Vucci was among six photographers who got into the room. The group was first ushered in to photograph Trump and Francis as they sat across from one another at a desk, then back out so the pair could meet. About a half hour later, they returned for more pictures. “We were instructed to stay behind the gift table. It’s packed and everyone is jostling for position,” Vucci says. “They’re shaking hands, [Trump’s] introducing the delegation. Then they do this big group photo.”

The whole group scene was “probably 30 seconds,” he adds. “The mood in the room, it didn’t seem somber. The pope was smiling. They were sort of talking. Nothing seemed unusual to me or out of the ordinary.”

As is often the case with high-profile Trump photo-ops, his online critics will pounce on an image that makes him look aloof, disinterested, uninformed and everything in between. In other cases, images have been shared widely because the shutter clicked at the moment when someone Trump is meeting, say, Canadian Prime Minister Justin Trudeau, appeared to show hesitation—like during an Oval Office handshake. This is a longterm issue for Trump, with Francis as the latest example.

Choosing to share an image can be incredibly subjective, with a number of factors in play from composition and tonality to political bias and intent. A great image will tell the truth. Many other images from the same scene can often do the opposite.

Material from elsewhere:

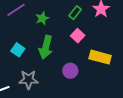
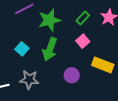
green star: (42, 18) -> (49, 20), size x1.6

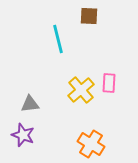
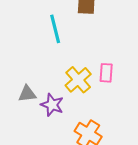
purple star: (23, 135) -> (52, 105), moved

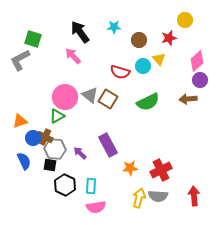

It is true that a photo editor on Wednesday would have experienced slight difficulty while searching for an image of both Trump and Francis appearing to be delighted in one another’s company. But those images do exist, like this one of Francis smiling as he and Trump exchange gifts.

This is just one image, from one click of the shutter, during a moment when hundreds of pictures were made. For Vucci, a veteran political photojournalist, his work is all about honesty. “I’m trying to be as fair as possible, that’s my job,” he says. “And where people take it, it’s up to them.”

And it’s worth noting that when looking back to Obama’s Vatican visit, there is a larger group shot very similar to Wednesday’s.

Francis isn’t smiling in either shot. You just might not see that image appear in your feed.